REQUIRED ACTION:
Retype the records line for line, from the very first line through the line containing "Rhodesia, Sankalita Roy, Swetha", both included, without changing any character.

ENTRIES PROVIDED:
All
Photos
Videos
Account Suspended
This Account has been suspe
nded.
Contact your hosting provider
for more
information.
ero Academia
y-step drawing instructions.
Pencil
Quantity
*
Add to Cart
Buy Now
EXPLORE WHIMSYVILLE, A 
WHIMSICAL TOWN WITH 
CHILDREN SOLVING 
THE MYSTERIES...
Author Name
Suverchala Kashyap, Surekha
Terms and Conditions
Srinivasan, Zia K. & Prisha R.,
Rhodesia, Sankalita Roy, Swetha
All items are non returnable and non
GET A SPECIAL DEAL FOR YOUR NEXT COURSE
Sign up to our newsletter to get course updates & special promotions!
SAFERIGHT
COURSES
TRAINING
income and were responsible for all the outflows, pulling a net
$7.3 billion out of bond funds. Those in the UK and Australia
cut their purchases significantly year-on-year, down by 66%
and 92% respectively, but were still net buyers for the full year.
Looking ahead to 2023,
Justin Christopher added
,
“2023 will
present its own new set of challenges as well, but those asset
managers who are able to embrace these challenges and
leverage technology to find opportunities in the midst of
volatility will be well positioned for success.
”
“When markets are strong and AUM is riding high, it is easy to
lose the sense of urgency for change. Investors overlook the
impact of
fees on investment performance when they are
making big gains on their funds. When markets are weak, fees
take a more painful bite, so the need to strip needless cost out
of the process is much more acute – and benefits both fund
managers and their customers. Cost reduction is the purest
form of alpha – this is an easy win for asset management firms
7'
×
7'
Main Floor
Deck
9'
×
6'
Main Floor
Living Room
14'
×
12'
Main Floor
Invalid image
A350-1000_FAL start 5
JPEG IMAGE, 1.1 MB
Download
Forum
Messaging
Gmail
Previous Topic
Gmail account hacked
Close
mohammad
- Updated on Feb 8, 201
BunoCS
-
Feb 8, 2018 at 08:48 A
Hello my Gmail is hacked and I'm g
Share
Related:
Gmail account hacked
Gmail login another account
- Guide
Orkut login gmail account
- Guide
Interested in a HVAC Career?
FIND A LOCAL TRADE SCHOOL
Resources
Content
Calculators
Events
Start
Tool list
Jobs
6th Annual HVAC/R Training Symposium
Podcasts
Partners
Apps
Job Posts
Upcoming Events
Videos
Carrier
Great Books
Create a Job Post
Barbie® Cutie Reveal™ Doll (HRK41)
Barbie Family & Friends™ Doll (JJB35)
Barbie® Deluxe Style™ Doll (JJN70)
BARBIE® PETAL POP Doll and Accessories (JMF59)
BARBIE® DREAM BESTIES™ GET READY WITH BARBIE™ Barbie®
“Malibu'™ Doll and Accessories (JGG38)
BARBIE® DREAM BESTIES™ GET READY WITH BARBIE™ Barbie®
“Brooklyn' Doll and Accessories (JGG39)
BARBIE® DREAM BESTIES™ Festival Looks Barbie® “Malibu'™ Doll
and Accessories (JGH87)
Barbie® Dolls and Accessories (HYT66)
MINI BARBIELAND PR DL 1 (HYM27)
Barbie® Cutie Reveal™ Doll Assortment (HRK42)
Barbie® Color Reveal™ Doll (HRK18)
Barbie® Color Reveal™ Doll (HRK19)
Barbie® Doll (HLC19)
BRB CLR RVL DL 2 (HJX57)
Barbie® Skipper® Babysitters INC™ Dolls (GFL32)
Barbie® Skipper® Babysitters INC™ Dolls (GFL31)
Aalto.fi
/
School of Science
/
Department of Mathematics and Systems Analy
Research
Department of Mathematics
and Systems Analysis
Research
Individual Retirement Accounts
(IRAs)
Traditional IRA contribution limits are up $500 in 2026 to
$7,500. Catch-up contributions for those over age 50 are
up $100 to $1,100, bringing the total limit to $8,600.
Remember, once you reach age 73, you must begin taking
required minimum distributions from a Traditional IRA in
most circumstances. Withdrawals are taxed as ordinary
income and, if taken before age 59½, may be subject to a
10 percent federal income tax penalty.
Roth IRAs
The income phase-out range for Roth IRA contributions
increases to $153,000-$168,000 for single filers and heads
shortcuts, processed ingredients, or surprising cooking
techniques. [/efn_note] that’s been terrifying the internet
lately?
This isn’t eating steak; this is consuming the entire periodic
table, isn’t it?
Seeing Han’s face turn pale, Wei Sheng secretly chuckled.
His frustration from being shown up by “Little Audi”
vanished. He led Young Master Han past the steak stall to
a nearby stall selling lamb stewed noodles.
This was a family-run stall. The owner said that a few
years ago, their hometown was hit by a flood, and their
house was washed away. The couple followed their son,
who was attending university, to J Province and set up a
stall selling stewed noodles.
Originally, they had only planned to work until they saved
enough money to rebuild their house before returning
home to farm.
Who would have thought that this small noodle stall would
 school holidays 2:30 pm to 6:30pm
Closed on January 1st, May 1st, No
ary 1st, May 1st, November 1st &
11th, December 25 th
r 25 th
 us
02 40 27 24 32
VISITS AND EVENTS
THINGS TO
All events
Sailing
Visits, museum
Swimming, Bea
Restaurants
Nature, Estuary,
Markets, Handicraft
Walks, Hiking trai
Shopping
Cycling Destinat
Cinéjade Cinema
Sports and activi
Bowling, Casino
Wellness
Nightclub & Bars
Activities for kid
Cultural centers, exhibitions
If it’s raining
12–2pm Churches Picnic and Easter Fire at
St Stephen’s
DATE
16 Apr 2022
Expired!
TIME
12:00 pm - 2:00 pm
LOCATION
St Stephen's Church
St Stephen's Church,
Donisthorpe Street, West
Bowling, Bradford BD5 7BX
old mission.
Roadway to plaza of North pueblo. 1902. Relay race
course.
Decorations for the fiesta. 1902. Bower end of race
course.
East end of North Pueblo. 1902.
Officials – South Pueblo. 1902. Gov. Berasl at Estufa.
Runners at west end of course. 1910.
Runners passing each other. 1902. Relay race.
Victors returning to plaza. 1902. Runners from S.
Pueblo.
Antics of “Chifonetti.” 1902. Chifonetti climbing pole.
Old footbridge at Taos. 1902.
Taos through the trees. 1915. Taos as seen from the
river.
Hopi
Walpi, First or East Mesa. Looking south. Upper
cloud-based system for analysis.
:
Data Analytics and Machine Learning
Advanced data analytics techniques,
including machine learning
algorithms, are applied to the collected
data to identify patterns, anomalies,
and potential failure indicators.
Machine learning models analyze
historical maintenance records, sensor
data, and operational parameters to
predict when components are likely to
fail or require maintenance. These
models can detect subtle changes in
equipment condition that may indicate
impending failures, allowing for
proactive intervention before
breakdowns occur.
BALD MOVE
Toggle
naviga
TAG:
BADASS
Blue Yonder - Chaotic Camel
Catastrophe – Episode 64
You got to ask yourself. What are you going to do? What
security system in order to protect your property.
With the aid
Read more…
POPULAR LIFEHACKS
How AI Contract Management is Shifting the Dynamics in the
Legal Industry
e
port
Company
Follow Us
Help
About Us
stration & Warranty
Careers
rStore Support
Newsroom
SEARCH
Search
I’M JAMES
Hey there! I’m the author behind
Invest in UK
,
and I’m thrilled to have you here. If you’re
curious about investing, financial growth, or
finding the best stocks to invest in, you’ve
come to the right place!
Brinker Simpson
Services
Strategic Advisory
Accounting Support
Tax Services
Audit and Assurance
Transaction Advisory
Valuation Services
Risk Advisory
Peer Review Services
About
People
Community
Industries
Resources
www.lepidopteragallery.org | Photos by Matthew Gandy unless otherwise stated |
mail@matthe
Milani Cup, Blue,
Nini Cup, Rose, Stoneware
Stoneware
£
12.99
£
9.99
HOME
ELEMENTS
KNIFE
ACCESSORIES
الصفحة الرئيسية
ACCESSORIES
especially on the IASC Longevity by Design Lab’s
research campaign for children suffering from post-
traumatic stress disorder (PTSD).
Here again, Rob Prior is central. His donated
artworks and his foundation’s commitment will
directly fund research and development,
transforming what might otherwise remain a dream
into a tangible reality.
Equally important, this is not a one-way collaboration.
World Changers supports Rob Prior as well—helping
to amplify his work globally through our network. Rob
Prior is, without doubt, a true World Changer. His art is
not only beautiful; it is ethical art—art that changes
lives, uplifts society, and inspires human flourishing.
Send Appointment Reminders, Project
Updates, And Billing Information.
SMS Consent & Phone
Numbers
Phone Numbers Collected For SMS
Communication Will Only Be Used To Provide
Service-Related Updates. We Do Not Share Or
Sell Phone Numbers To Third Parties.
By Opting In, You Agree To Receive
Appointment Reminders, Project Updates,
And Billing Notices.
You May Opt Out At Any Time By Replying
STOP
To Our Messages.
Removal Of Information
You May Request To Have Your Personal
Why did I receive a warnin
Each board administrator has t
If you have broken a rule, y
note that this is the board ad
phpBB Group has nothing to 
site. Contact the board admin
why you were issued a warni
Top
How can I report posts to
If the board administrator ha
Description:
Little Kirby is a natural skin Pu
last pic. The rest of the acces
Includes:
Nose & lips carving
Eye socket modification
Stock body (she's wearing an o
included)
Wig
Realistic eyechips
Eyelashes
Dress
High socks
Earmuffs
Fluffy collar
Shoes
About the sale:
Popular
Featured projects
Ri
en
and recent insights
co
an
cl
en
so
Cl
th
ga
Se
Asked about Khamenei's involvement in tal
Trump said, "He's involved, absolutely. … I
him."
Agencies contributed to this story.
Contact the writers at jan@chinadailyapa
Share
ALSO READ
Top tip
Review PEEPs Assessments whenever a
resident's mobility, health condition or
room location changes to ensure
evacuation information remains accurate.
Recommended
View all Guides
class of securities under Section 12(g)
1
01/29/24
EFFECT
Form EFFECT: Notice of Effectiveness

TASK RESPONSE:
All
Photos
Videos
Account Suspended
This Account has been suspe
nded.
Contact your hosting provider
for more
information.
ero Academia
y-step drawing instructions.
Pencil
Quantity
*
Add to Cart
Buy Now
EXPLORE WHIMSYVILLE, A 
WHIMSICAL TOWN WITH 
CHILDREN SOLVING 
THE MYSTERIES...
Author Name
Suverchala Kashyap, Surekha
Terms and Conditions
Srinivasan, Zia K. & Prisha R.,
Rhodesia, Sankalita Roy, Swetha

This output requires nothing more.